Meirelles demonstrou este crescimento apontando que o Brasil tem uma população relativamente jovem, mas já tem nível de despesas de países mais velhos. Segundo dados do Ministério da Fazenda, as despesas totais do INSS eram de 2,3% do PIB em 1991. Já em 2016, subiram para 8,1% do PIB. "Isto, portanto, obviamente é insustentável", considerou.

O ministro também avaliou que, "se nada for feito, a Previdência não cabe no teto dos gastos". "O teto dos gastos é uma necessidade. É o que garante que as despesas públicas não vão crescer de forma insustentável." De acordo com a apresentação de Meirelles, em 2026, caso não seja feita a reforma, a previdência representará 71,6% do teto. "Se aprovada a reforma nos termos que está se discutindo, teremos condições de equilibrar o orçamento", defendeu o ministro.

Taxas de juros
Meirelles advertiu que as taxas de juros vão voltar a subir fortemente no Brasil se a Reforma da Previdência não for aprovada pelo Congresso Nacional. "A grande conclusão é que a reforma não é uma questão de preferência, de opinião. É uma necessidade matemática e fiscal", afirmou o ministro.

Ele previu que, se o país não fizer a reforma no devido tempo, as taxas de juros - ao invés de cair como agora - vão subir fortemente. "Vai faltar recurso para o financiamento, o consumo, investimento, e o desemprego volta a crescer", disse.

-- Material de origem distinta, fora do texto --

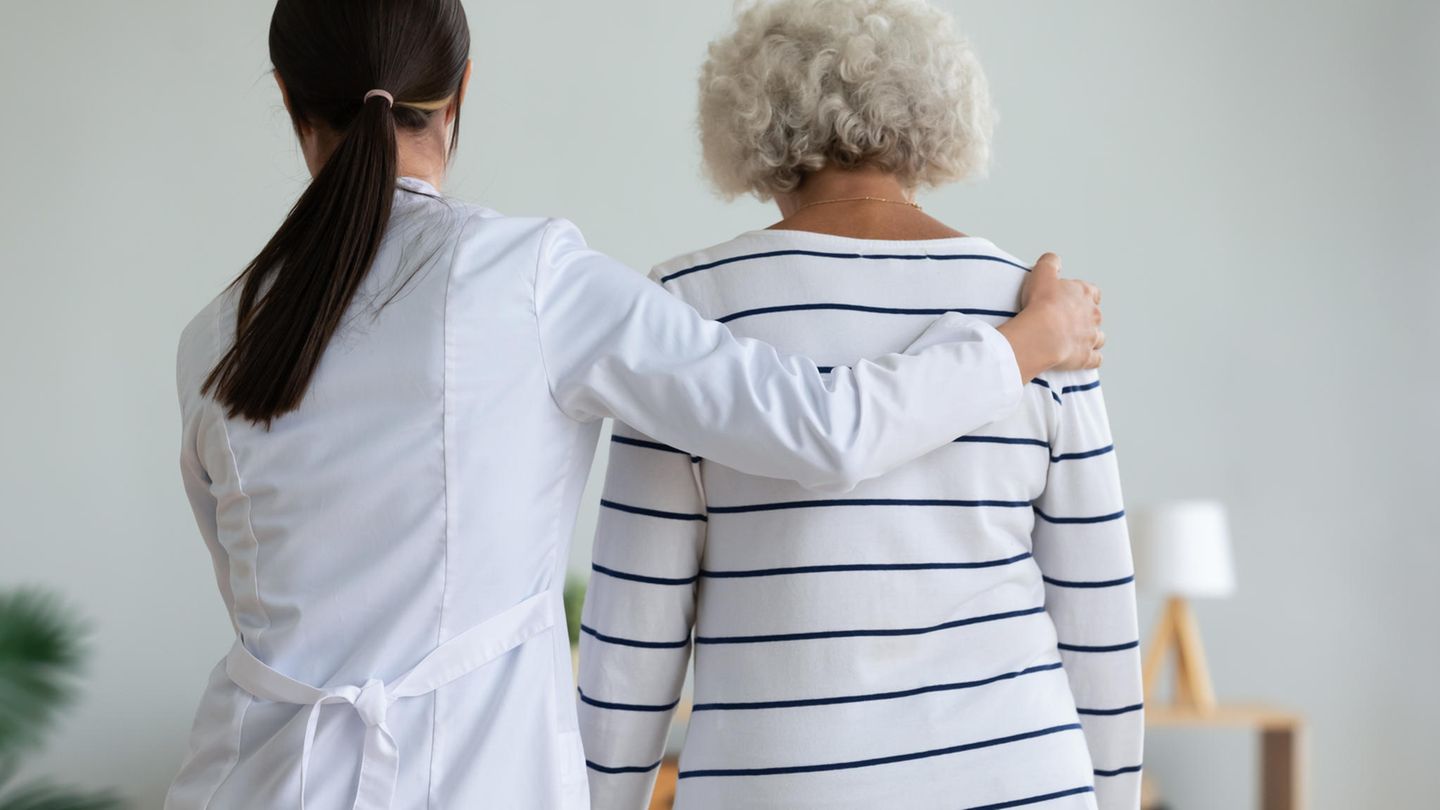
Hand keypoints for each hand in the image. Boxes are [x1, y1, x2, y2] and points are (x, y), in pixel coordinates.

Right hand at [996, 253, 1103, 381]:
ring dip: (1090, 338)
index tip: (1071, 299)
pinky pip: (1096, 359)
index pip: (1093, 292)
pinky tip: (1081, 358)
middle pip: (1096, 316)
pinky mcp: (1086, 357)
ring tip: (1074, 340)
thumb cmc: (1041, 304)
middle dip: (1085, 318)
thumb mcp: (1042, 272)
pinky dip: (1091, 359)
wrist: (1041, 333)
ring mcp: (1091, 337)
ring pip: (1099, 338)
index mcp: (1085, 294)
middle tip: (1066, 321)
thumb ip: (1050, 262)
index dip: (1083, 295)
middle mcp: (1093, 315)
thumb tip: (1054, 259)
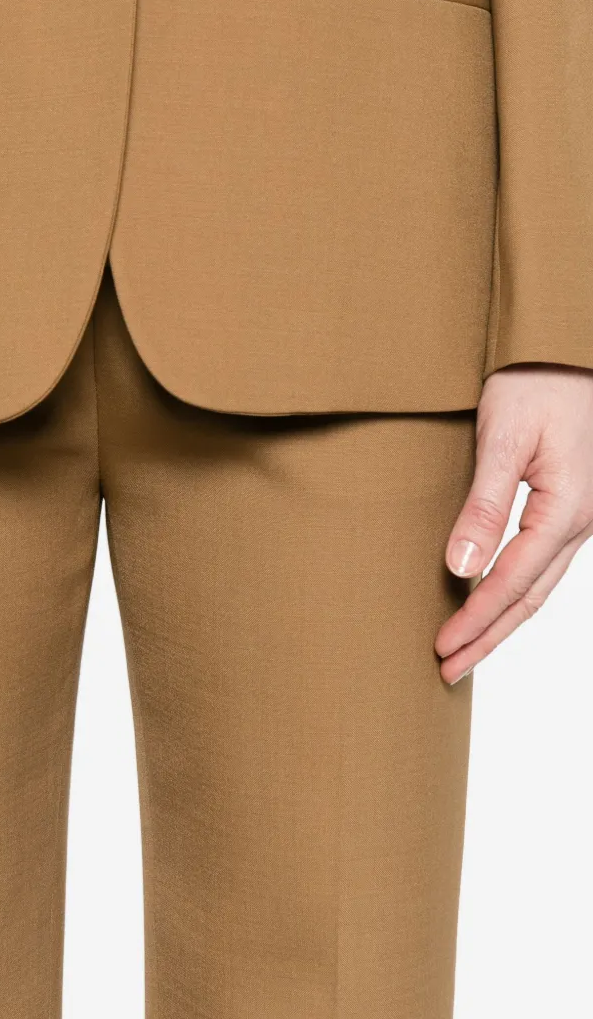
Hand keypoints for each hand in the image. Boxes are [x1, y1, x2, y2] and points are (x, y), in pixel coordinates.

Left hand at [435, 364, 592, 683]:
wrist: (565, 347)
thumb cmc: (536, 381)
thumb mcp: (503, 437)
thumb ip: (483, 504)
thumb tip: (460, 567)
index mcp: (566, 508)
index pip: (512, 582)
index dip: (475, 619)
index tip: (440, 648)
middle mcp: (580, 520)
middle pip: (530, 598)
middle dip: (488, 638)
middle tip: (447, 671)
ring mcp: (580, 515)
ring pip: (540, 585)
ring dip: (501, 622)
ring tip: (464, 653)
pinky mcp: (570, 506)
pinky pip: (542, 563)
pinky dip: (514, 593)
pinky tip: (490, 604)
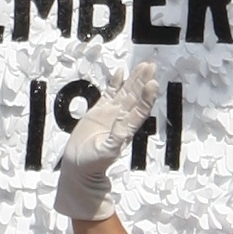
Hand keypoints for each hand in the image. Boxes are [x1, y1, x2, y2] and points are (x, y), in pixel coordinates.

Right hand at [53, 65, 159, 221]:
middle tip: (151, 66)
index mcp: (126, 129)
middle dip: (143, 81)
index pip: (140, 109)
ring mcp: (111, 114)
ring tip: (143, 66)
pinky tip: (120, 72)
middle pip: (136, 97)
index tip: (153, 83)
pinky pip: (109, 93)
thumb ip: (116, 140)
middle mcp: (121, 119)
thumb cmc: (93, 164)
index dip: (147, 97)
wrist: (79, 167)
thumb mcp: (106, 152)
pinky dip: (115, 83)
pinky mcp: (99, 112)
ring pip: (125, 93)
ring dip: (134, 80)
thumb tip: (125, 128)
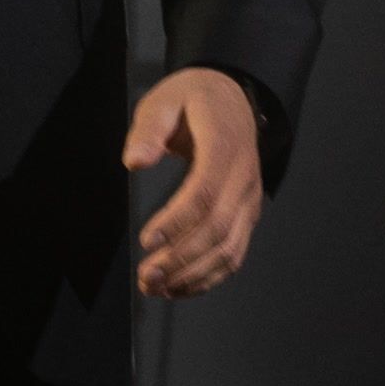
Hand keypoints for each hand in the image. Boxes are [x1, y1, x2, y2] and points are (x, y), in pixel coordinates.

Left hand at [124, 67, 264, 298]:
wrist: (232, 99)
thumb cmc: (194, 99)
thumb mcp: (164, 98)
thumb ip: (148, 128)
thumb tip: (134, 162)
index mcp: (225, 145)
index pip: (206, 191)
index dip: (178, 220)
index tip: (147, 239)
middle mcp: (244, 177)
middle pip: (218, 228)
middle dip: (182, 258)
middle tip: (146, 275)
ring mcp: (249, 200)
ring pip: (229, 249)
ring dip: (193, 275)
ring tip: (157, 287)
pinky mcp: (247, 215)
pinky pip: (234, 253)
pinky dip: (209, 277)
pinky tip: (179, 287)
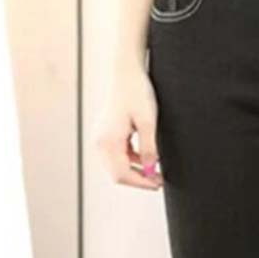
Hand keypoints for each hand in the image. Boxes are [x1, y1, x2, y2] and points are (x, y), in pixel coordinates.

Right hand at [95, 61, 162, 189]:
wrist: (126, 72)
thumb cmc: (137, 92)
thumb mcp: (148, 123)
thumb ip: (149, 150)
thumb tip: (150, 171)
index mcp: (107, 141)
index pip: (121, 174)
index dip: (141, 183)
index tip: (158, 184)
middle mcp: (100, 142)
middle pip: (117, 174)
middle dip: (138, 179)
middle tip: (159, 181)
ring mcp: (101, 138)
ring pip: (117, 166)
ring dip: (136, 171)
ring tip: (156, 172)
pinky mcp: (106, 134)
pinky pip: (118, 155)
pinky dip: (132, 160)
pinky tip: (147, 159)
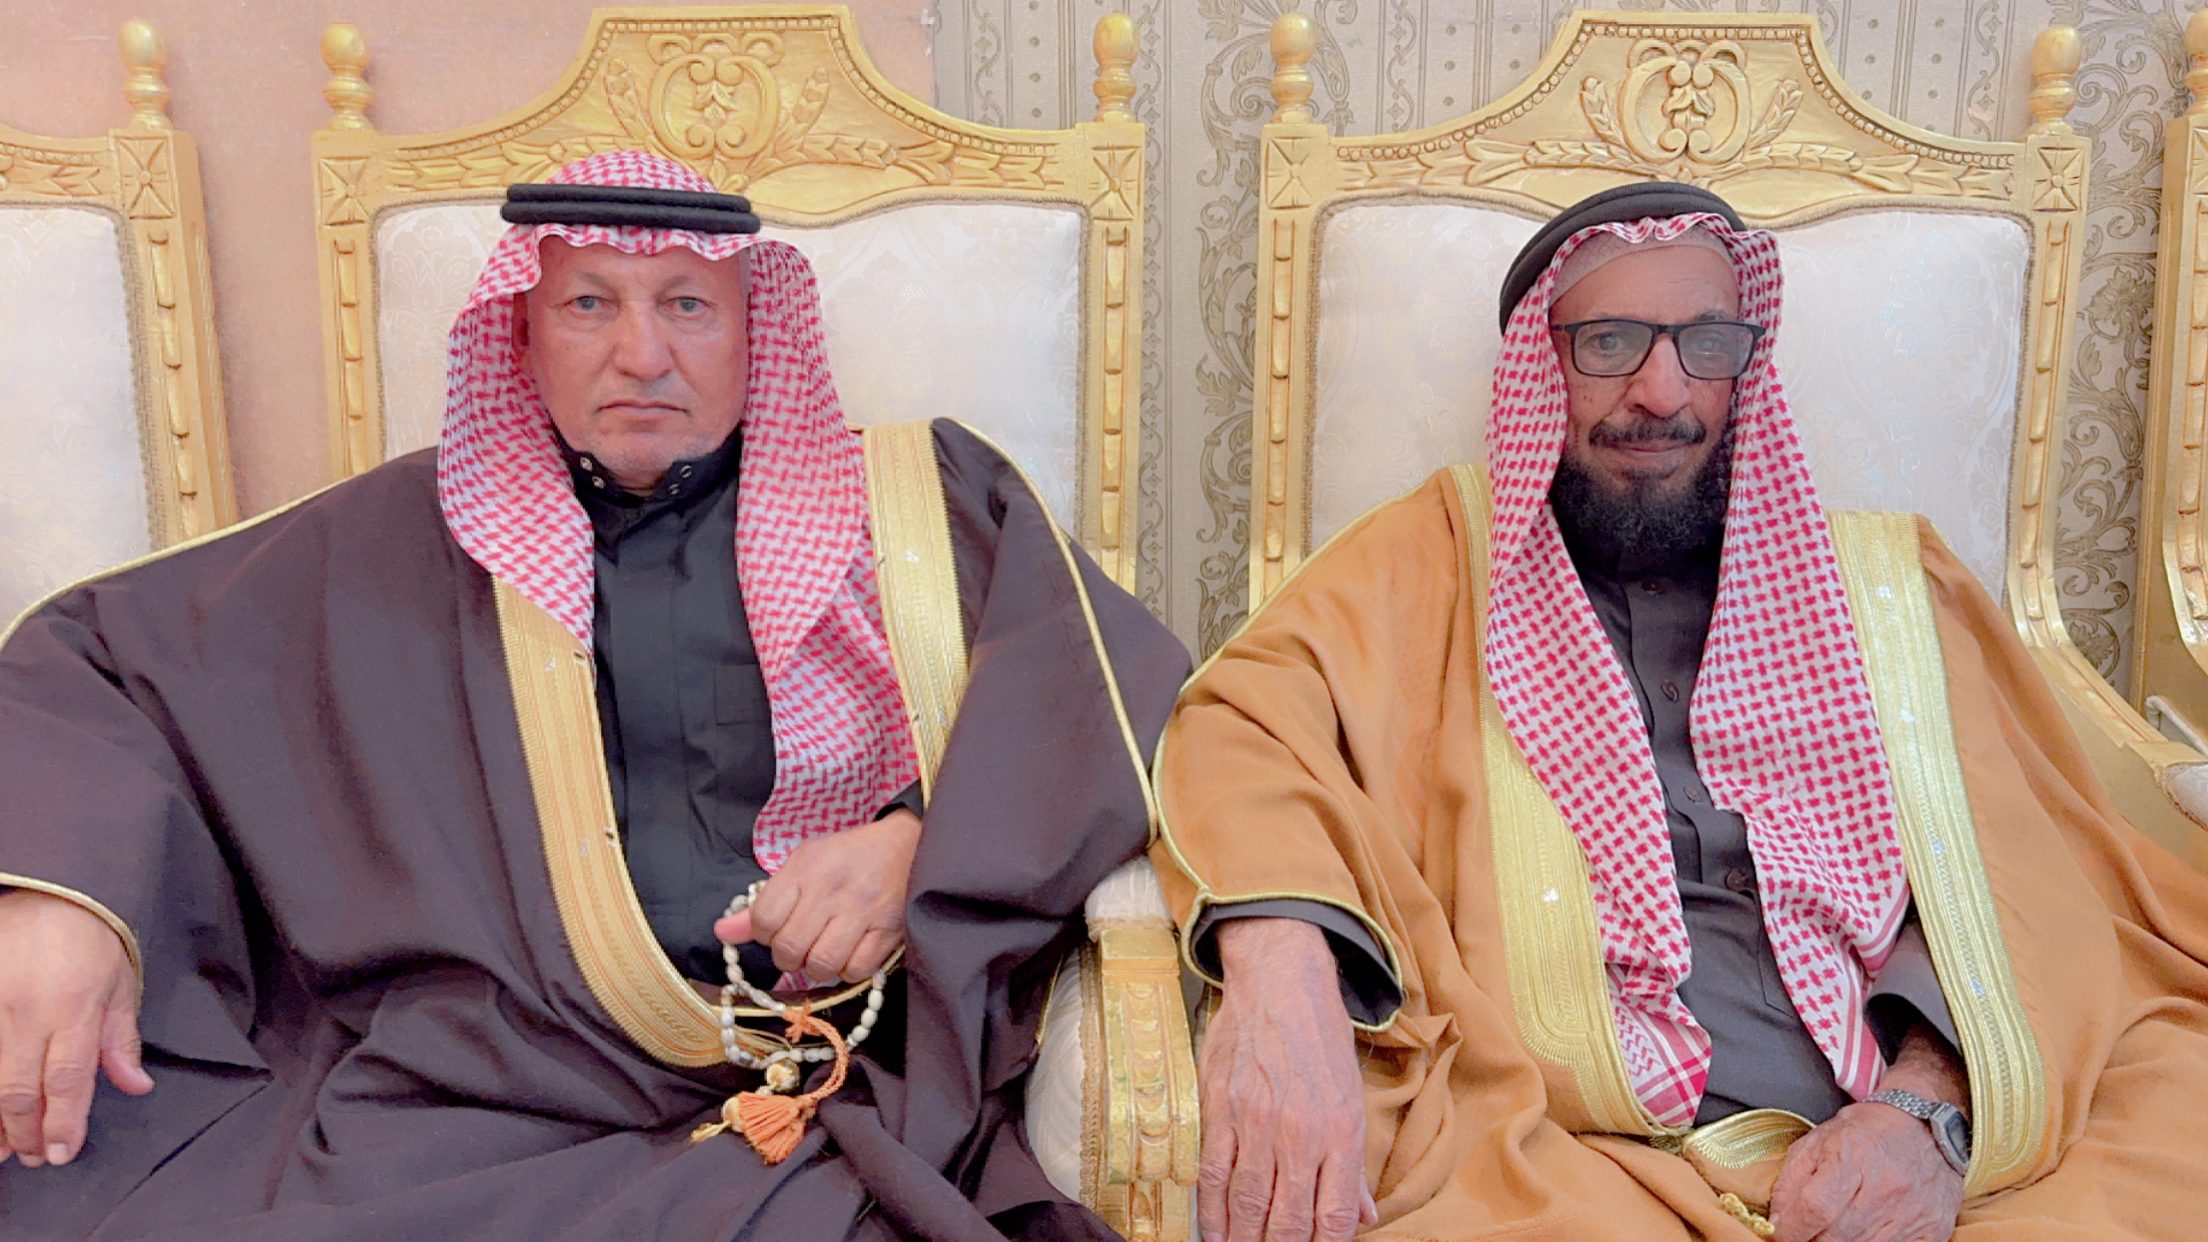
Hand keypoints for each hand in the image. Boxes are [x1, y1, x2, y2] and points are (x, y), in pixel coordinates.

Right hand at [0, 890, 153, 1168]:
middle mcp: (27, 1011)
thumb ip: (120, 1039)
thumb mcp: (120, 983)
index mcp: (73, 1008)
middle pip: (20, 1088)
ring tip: (4, 1149)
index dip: (64, 1122)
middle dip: (27, 1131)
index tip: (62, 1153)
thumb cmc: (91, 937)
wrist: (49, 890)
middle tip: (35, 1157)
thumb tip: (135, 1086)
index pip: (68, 1080)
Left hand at [714, 810, 920, 983]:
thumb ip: (762, 903)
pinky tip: (847, 954)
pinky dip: (846, 971)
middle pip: (790, 948)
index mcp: (807, 868)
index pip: (764, 919)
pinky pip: (855, 971)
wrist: (907, 846)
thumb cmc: (847, 857)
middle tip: (799, 945)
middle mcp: (833, 890)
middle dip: (788, 957)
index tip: (776, 929)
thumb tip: (722, 933)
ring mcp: (863, 912)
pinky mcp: (889, 931)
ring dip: (816, 967)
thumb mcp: (801, 866)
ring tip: (822, 952)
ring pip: (821, 965)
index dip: (763, 934)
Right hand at [1199, 917, 1378, 1241]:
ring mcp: (1255, 1123)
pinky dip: (1212, 1211)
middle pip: (1287, 1220)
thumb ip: (1353, 1165)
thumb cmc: (1320, 1039)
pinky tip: (1214, 1232)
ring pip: (1247, 1204)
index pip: (1331, 1218)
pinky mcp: (1219, 1109)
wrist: (1280, 983)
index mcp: (1340, 1133)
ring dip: (1243, 1240)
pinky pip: (1212, 1175)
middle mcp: (1299, 1133)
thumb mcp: (1352, 1098)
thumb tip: (1362, 1214)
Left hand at [1769, 1024, 1968, 1241]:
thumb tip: (1778, 1221)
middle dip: (1812, 1239)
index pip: (1815, 1209)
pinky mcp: (1934, 1230)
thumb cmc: (1866, 1132)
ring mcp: (1913, 1212)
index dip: (1791, 1229)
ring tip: (1836, 1226)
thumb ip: (1790, 1181)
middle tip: (1807, 1230)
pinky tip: (1865, 1231)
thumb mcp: (1817, 1141)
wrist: (1924, 1126)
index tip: (1781, 1233)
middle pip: (1836, 1237)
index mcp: (1853, 1157)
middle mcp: (1887, 1187)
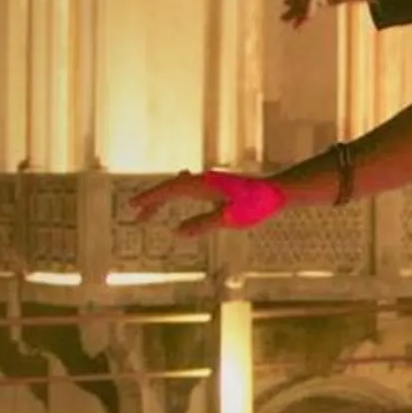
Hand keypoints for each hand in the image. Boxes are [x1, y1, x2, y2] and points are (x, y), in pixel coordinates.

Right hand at [130, 170, 288, 238]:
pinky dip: (178, 194)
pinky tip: (178, 194)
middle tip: (137, 216)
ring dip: (164, 198)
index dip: (150, 198)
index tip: (132, 206)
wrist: (278, 192)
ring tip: (149, 211)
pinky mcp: (219, 185)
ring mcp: (212, 181)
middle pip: (171, 188)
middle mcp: (205, 180)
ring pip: (180, 187)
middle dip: (153, 201)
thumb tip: (177, 232)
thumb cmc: (257, 205)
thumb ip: (202, 225)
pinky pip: (191, 187)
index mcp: (204, 185)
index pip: (170, 190)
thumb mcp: (229, 219)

O ministro fez questão de ressaltar estão sendo adotadas uma série de medidas que farão com que o país volte a crescer. Na avaliação dele, a economia dá sinais fortes de que está em trajetória de recuperação do crescimento. "A inflação está caindo muito forte e os juros estão caindo. Tudo isso é resultado do teto de gastos ter sido aprovado", ressaltou. Para Meirelles, o Brasil está discutindo na "hora certa" a proposta de reforma. "O importante é que o Brasil volte a crescer e aumente a renda dos trabalhadores", disse.

Dados otimistas
O ministro da Fazenda disse que "já há dados bastante otimistas em relação ao primeiro trimestre" da economia brasileira e atribuiu a melhora do ambiente econômico à realização das reformas. Mais cedo, ele já havia dito que "felizmente" o Brasil está saindo da recessão. Meirelles ressaltou que a atividade chegará ao fim do ano já com "crescimento importante" e voltou a lançar a estimativa de alta de 2,7% no PIB no 4º trimestre deste ano em relação a igual período de 2016, acelerando em relação ao ritmo do início do ano. "É isso que interessa, o que já está acontecendo no País em função das reformas", disse.